State's oldest sex offender is to be freed
Theodore Sypnier, New York's oldest registered sex offender at 100 years of age, is scheduled to move by week's end out of a Buffalo halfway house for released inmates after completing his latest term in state prison for molesting little girls. The Rev. Terry King, director of the Grace House, which has twice taken Sypnier in from prison, warned that the spry and active Sypnier has not changed from the manipulator who used his grandfatherly charm to snare and rape victims as young as 4. "Whether he's 100 or 101 or 105, the same person that was committing these crimes 10, 25, 30 years ago still exists today and has an unrepentant heart," said King.
Admission clears man of rape
A construction worker behind bars for nearly four years for a gang rape was cleared Thursday after his accuser admitted she lied to make her friends feel sorry for her. William McCaffrey hugged his lawyer after State Supreme Court Justice Richard Carruthers, who had sentenced him to 20 years in prison, threw out the case. Biurny Peguero, then 22, had said three men, led by McCaffrey, raped her at knifepoint after luring her into their car after a night out in 2005. Peguero confessed her lie to a priest and then to authorities this year. Separately, tests showed DNA samples from a bite mark came from women friends who fought with Peguero.
Hispanics see gains in education
Young Hispanics born in the United States are less likely to drop out of school and live in poverty than young Hispanic immigrants, but have higher exposure to gangs and violence, the Pew Hispanic Center says.
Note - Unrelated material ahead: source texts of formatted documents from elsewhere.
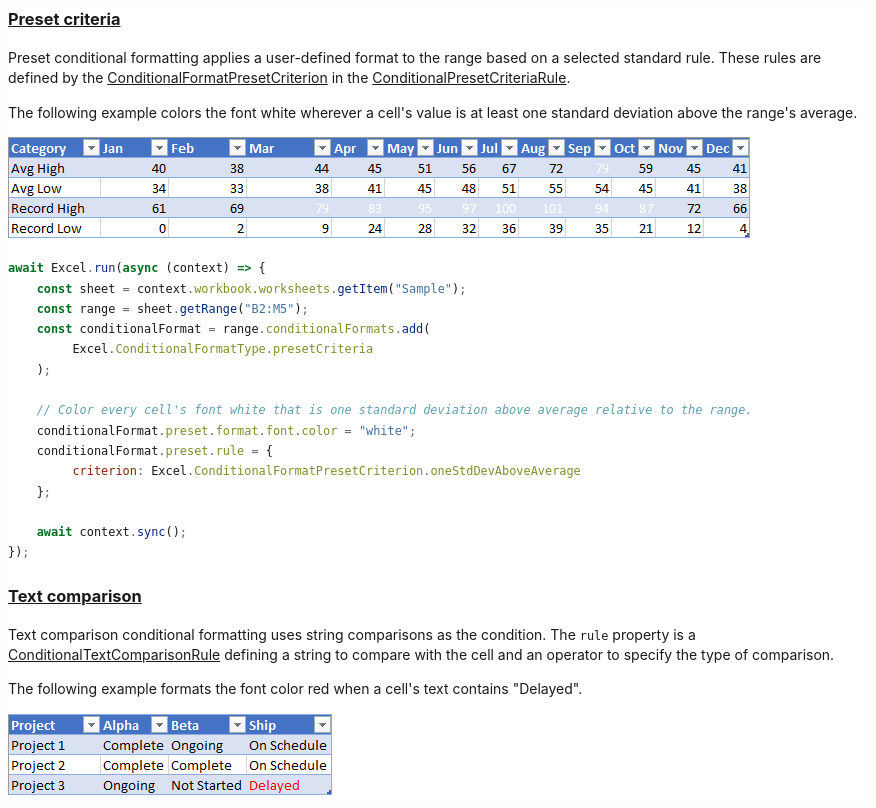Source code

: ### [Preset criteria](/javascript/api/excel/excel.presetcriteriaconditionalformat)

Preset conditional formatting applies a user-defined format to the range based on a selected standard rule. These rules are defined by the [ConditionalFormatPresetCriterion](/javascript/api/excel/excel.conditionalformatpresetcriterion) in the [ConditionalPresetCriteriaRule](/javascript/api/excel/excel.conditionalpresetcriteriarule).

The following example colors the font white wherever a cell's value is at least one standard deviation above the range's average.

![A range with white font cells where the values are at least one standard deviation above average.](../images/excel-conditional-format-preset.png)

```js
await Excel.run(async (context) => {
    const sheet = context.workbook.worksheets.getItem("Sample");
    const range = sheet.getRange("B2:M5");
    const conditionalFormat = range.conditionalFormats.add(
         Excel.ConditionalFormatType.presetCriteria
    );
    
    // Color every cell's font white that is one standard deviation above average relative to the range.
    conditionalFormat.preset.format.font.color = "white";
    conditionalFormat.preset.rule = {
         criterion: Excel.ConditionalFormatPresetCriterion.oneStdDevAboveAverage
    };
    
    await context.sync();
});
```

### [Text comparison](/javascript/api/excel/excel.textconditionalformat)

Text comparison conditional formatting uses string comparisons as the condition. The `rule` property is a [ConditionalTextComparisonRule](/javascript/api/excel/excel.conditionaltextcomparisonrule) defining a string to compare with the cell and an operator to specify the type of comparison.

The following example formats the font color red when a cell's text contains "Delayed".

![A range with cells containing "Delayed" in red.](../images/excel-conditional-format-text.png)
The study, being released today, found the high school dropout rate among all Hispanic youths ages 16-24 was 17 percent, roughly three times higher than white youths and close to double the rate for black youths. But among second-generation Hispanics born in the United States, the dropout rate falls to 8 percent, the same for youths of all races.
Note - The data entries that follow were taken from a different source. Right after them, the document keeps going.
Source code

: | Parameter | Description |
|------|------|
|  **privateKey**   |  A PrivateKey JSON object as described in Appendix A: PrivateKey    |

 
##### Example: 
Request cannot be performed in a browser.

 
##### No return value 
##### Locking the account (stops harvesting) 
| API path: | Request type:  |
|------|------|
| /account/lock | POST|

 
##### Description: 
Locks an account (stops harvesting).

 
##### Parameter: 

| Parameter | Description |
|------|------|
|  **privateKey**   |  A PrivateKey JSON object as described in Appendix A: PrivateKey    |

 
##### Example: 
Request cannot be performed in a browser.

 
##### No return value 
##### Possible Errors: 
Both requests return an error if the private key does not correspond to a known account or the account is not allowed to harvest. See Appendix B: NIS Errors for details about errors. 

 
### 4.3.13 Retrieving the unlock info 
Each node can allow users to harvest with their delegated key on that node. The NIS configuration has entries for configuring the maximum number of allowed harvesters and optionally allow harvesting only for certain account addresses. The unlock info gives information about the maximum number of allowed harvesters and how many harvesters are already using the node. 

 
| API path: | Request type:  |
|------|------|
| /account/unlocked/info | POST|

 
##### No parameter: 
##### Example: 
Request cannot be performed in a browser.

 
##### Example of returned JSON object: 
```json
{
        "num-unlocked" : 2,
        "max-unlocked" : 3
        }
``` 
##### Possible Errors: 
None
Police: Artist's son swiped paintings
A Pennsylvania man used a backhoe to break into a museum owned by his father — pioneering fantasy artist Frank Frazetta — in an attempt to steal 90 paintings valued at $20 million, police said Thursday. Alfonso Frank Frazetta, 52, was charged with theft, burglary and trespass. State police said he was caught loading artwork into his trailer and SUV. The elder Frazetta, 81, is renowned for his work on characters including Conan the Barbarian, Tarzan and Vampirella. He was in Florida at the time of the theft.
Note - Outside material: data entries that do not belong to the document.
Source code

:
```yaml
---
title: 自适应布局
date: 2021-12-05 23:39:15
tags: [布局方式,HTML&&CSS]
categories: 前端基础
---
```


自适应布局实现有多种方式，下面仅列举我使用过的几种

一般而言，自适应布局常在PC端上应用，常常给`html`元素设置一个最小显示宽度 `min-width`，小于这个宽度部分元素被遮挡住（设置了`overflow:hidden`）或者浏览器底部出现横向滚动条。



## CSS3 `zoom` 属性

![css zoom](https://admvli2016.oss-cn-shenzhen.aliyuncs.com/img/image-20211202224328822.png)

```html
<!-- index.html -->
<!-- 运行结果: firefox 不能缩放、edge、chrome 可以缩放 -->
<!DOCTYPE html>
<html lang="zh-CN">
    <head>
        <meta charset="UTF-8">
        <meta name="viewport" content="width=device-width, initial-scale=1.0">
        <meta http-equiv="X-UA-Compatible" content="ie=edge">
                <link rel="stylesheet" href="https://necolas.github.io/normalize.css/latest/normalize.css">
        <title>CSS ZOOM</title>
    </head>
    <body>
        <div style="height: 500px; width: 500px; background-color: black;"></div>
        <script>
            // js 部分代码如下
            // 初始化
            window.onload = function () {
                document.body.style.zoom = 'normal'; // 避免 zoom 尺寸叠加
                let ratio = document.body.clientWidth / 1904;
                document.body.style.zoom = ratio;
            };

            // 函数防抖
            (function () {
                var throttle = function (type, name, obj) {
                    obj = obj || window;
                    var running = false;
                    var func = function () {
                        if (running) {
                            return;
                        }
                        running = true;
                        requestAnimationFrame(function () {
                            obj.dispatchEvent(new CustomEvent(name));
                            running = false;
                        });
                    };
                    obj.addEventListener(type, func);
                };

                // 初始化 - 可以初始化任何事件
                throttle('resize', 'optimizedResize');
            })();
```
Site picked for solar telescope
The National Science Foundation has picked Maui's Haleakala mountaintop as the site for the world's largest solar optical telescope. The $300 million project is to be built on a half-acre among a cluster of observatories near Haleakala's summit. It will enable scientists to observe sunspots, flares and other phenomena too small to be seen with current equipment. Backers say the telescope would advance understanding of the sun. Opponents say it would defile a place sacred to native Hawaiians.